Returning to the SOFA project, numerous experiments have been tried with the precise wording and tone of messages, graphics, inclusion of free bonus themes etc. But, so far, there has been no significant success at all using the existing support/donation models. After two years the conclusion has been reached that it is time to give users a more compelling reason to pay the project money. Which brings us to the Open Core model.
Considering an Open Core Model
Matt Assay, formerly of Alfresco and Canonical, reluctantly reached the conclusion that open core might be a necessity and made the following recommendation:
Add closed extensions to the core, still 100 percent open source project. Customers get full access to the source code to view and modify it. The user community loses nothing, but the company adds a compelling reason to pay it money for those … that otherwise won’t or can’t.

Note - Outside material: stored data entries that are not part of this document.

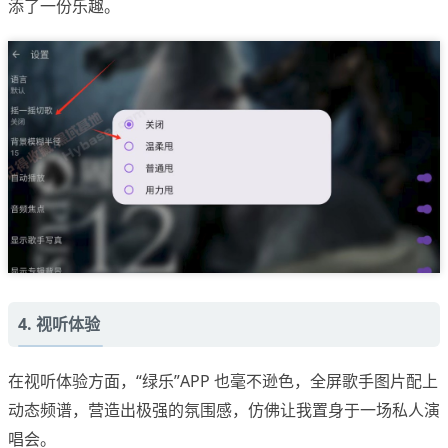
添了一份乐趣。
4. 视听体验
在视听体验方面，“绿乐”APP 也毫不逊色，全屏歌手图片配上
动态频谱，营造出极强的氛围感，仿佛让我置身于一场私人演
唱会。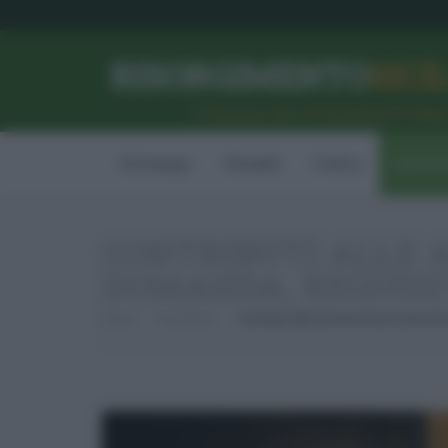
RISORGIMENTO
SICI
l’Unione dei #CittadiniPerBe
Homepage
Attualità
Politica
Econom
CONTRIBUTI ALLE A
DOMANDA, REQUISI
Home
Economia
Contributi Alle Associazioni Concertis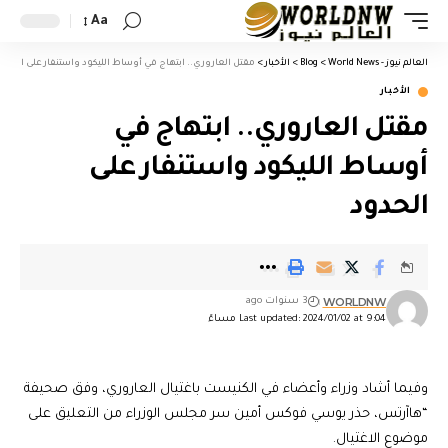
Aa
العالم نيوز - World News
>
Blog
>
الأخبار
>
مقتل العاروري.. ابتهاج في أوساط الليكود واستنفار على الحدو
الأخبار
مقتل العاروري.. ابتهاج في
أوساط الليكود واستنفار على
الحدود
WORLDNW
3 سنوات ago
Last updated: 2024/01/02 at 9:04 مساءً
وفيما أشاد وزراء وأعضاء في الكنيست باغتيال العاروري، وفق صحيفة
“هاآرتس، حذر يوسي فوكس أمين سر مجلس الوزراء من التعليق على
موضوع الاغتيال.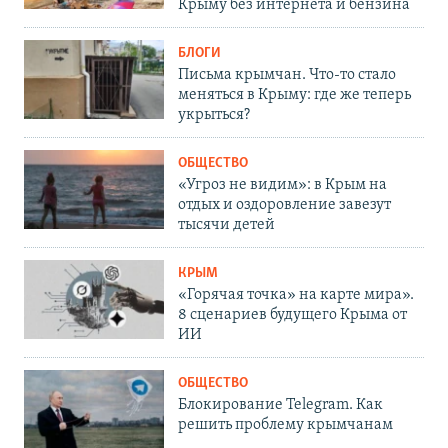
Крыму без интернета и бензина
БЛОГИ
Письма крымчан. Что-то стало
меняться в Крыму: где же теперь
укрыться?
ОБЩЕСТВО
«Угроз не видим»: в Крым на
отдых и оздоровление завезут
тысячи детей
КРЫМ
«Горячая точка» на карте мира».
8 сценариев будущего Крыма от
ИИ
ОБЩЕСТВО
Блокирование Telegram. Как
решить проблему крымчанам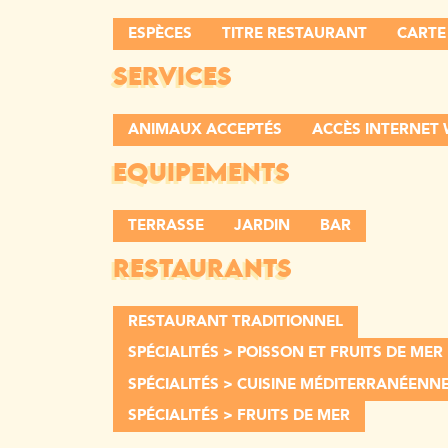
ESPÈCES
TITRE RESTAURANT
CARTE
SERVICES
ANIMAUX ACCEPTÉS
ACCÈS INTERNET 
EQUIPEMENTS
TERRASSE
JARDIN
BAR
RESTAURANTS
RESTAURANT TRADITIONNEL
SPÉCIALITÉS > POISSON ET FRUITS DE MER
SPÉCIALITÉS > CUISINE MÉDITERRANÉENN
SPÉCIALITÉS > FRUITS DE MER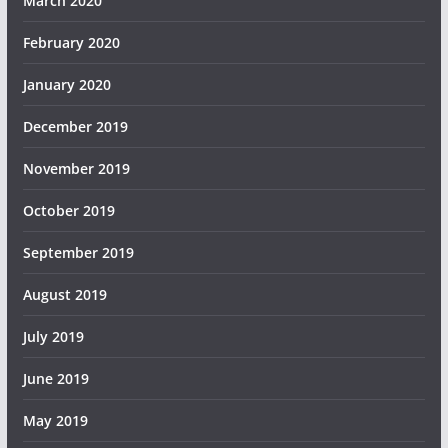
March 2020
February 2020
January 2020
December 2019
November 2019
October 2019
September 2019
August 2019
July 2019
June 2019
May 2019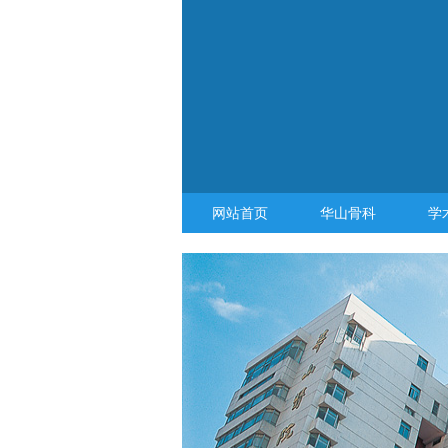
网站首页
华山骨科
学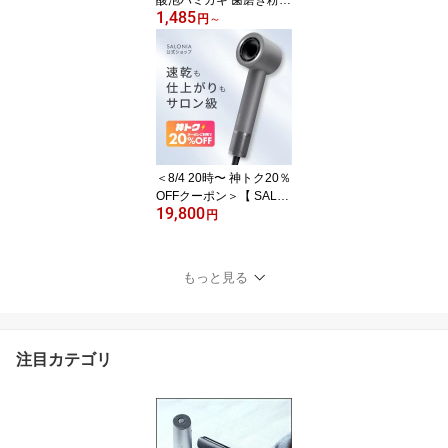
酸泡ハミガキ 歯磨き粉
1,485
口臭 歯周病 医薬部外品
円
～
フレッシュミント】 ゆう
パケット対象 泡ハミガキ
フッ素 ミント デンタル
ケア オーラルケア 医薬
部外品 はみがき 歯みが
き 薬用 むし歯 ランキン
グ mtm1
＜8/4 20時〜 神トク20％
OFFクーポン＞【 SALO
19,800
NIA スムースシャイン ス
円
マート ドライヤー 】大
風圧 大風量 速乾 プロ 3
WAY アタッチメント ま
もっと見る
とまり ツヤ ブロー 寝癖
アホ毛 ボリュームアッ
プ ギフト 女性
注目カテゴリ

A time to reap, a time to sow: A phased approach for open-source businesses
If this approach is taken, the plan is to keep the existing version of SOFA 100% open source and to keep supporting and maintaining it. But any significant new features will probably be restricted to the proprietary version. This emphasis on the “pro version” would not be at the expense of the community though – the brutal fact is that without an ability to generate income from SOFA any significant extra work almost certainly wouldn’t be happening at all. It won’t be possible to justify working without an income when money is required to run a family. So the paying customers will be the people who keep the project going.
It is recognised that this is controversial to many (see Open Core Is Bad For You and Open core is not open source). Open Core is even labelled by some as fauxpen source (The Fauxpen Source Definition). Here is some anonymous feedback on the SOFA plans:
This is not a good idea, you have to choose another business model …. SOFA is an excellent tool. But pro version will kill the project, because free users fall on a second-class citizens category. Sell statistics books based on SOFA, or t-shirts, but don’t sell the software.

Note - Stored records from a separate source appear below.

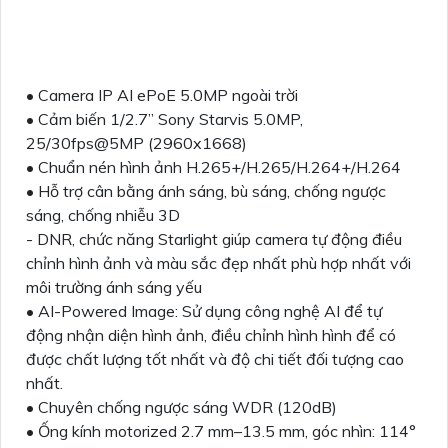
• Camera IP AI ePoE 5.0MP ngoài trời
• Cảm biến 1/2.7” Sony Starvis 5.0MP,
25/30fps@5MP (2960x1668)
• Chuẩn nén hình ảnh H.265+/H.265/H.264+/H.264
• Hỗ trợ cân bằng ánh sáng, bù sáng, chống ngược
sáng, chống nhiễu 3D
- DNR, chức năng Starlight giúp camera tự động điều
chỉnh hình ảnh và màu sắc đẹp nhất phù hợp nhất với
môi trường ánh sáng yếu
• AI-Powered Image: Sử dụng công nghệ AI để tự
động nhận diện hình ảnh, điều chỉnh hình hình để có
được chất lượng tốt nhất và độ chi tiết đối tượng cao
nhất.
• Chuyên chống ngược sáng WDR (120dB)
• Ống kính motorized 2.7 mm–13.5 mm, góc nhìn: 114°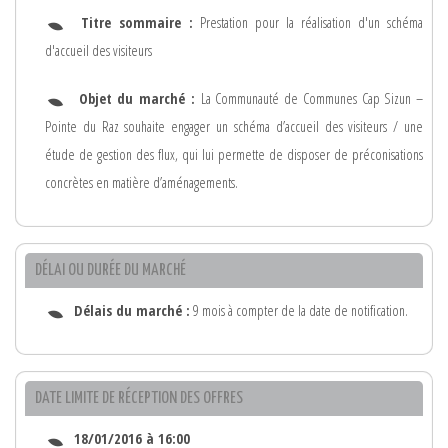
Titre sommaire :
Prestation pour la réalisation d'un schéma
d'accueil des visiteurs
Objet du marché :
La Communauté de Communes Cap Sizun –
Pointe du Raz souhaite engager un schéma d’accueil des visiteurs / une
étude de gestion des flux, qui lui permette de disposer de préconisations
concrètes en matière d’aménagements.
DÉLAI OU DURÉE DU MARCHÉ
Délais du marché :
9 mois à compter de la date de notification.
DATE LIMITE DE RÉCEPTION DES OFFRES
18/01/2016 à 16:00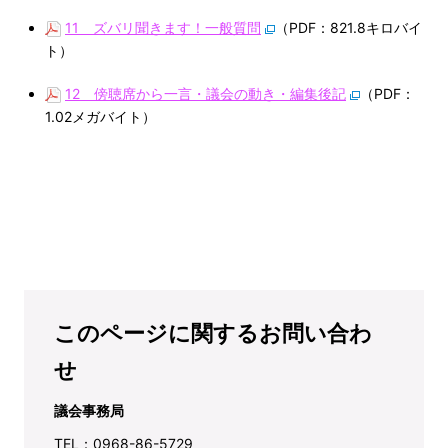
11＿ズバリ聞きます！一般質問
（PDF：821.8キロバイ
ト）
12＿傍聴席から一言・議会の動き・編集後記
（PDF：
1.02メガバイト）
このページに関するお問い合わ
せ
議会事務局
TEL：0968-86-5729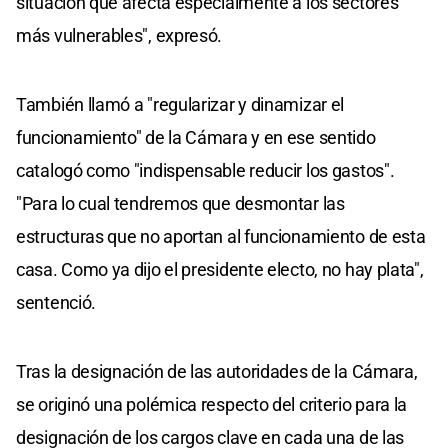
situación que afecta especialmente a los sectores
más vulnerables", expresó.
También llamó a "regularizar y dinamizar el
funcionamiento" de la Cámara y en ese sentido
catalogó como "indispensable reducir los gastos".
"Para lo cual tendremos que desmontar las
estructuras que no aportan al funcionamiento de esta
casa. Como ya dijo el presidente electo, no hay plata",
sentenció.
Tras la designación de las autoridades de la Cámara,
se originó una polémica respecto del criterio para la
designación de los cargos clave en cada una de las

I am more inclined to agree with James Dixon of Pentaho fame:
[V]ery few people who complain about the open-core model have actually tried building a business using any of these models. I suggest you go and try it for yourself.
There are no guarantees that the approach being proposed will work but it is surely worth a try. Time will tell.

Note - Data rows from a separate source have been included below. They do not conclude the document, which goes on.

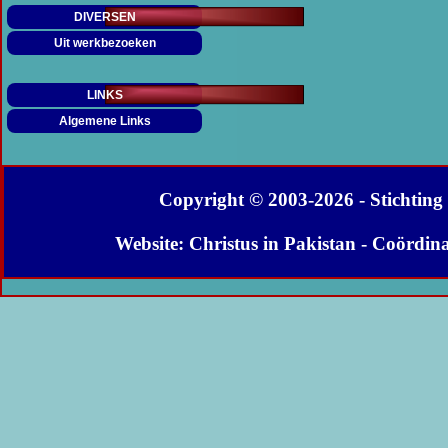
DIVERSEN
Uit werkbezoeken
LINKS
Algemene Links
Copyright © 2003-
2026 - Stichtin
Website: Christus in Pakistan - Coördin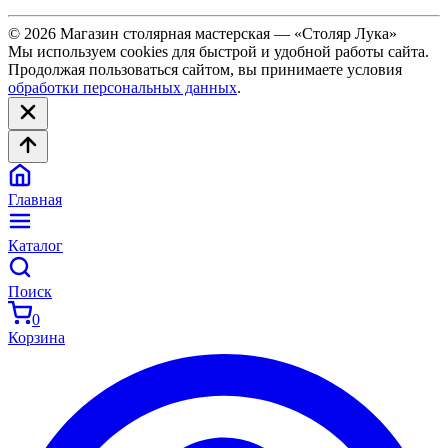
© 2026 Магазин столярная мастерская — «Столяр Лука»
Мы используем cookies для быстрой и удобной работы сайта.
Продолжая пользоваться сайтом, вы принимаете условия
обработки персональных данных
.
Главная
Каталог
Поиск
0
Корзина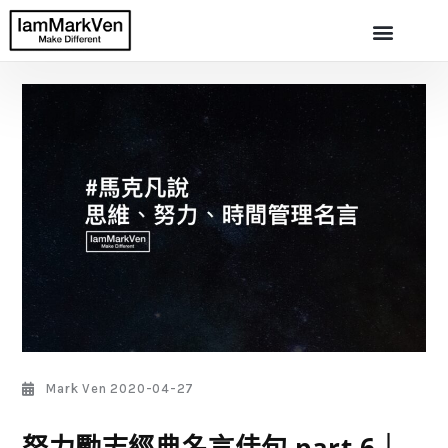
Mark Ven
2020-04-27
努力勵志經典名言佳句 part 6｜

SOFA – A Unique Project with Unique Possibilities
Each open source project is unique – with its own user base, community, and potential to generate revenue. Software which is simple, well documented, easy to install, and easy to use, for example, is going to provide less scope for revenue (assuming it is popular) than software which requires skilled support for installation, integration, and maintenance. And software which is used for mission critical tasks will similarly have more potential for a successful business model than software which performs a less critical task. Beyond the product itself, a lot depends on the surrounding context – are there other open source alternatives? And what is the price of competing proprietary products? So following advice based on projects with different characteristics may not work for your project and it is important to experiment and adapt. The overall experiment currently being pursued for the SOFA project is Open Core and there will be sub-experiments around the implementation of that strategy. Hopefully there will be good news to report back.
Based on a presentation
made to the New Zealand Python Conference (Kiwi PyCon) in Wellington, NZ August 28th 2011. Thanks to Francois Marier for additional suggestions.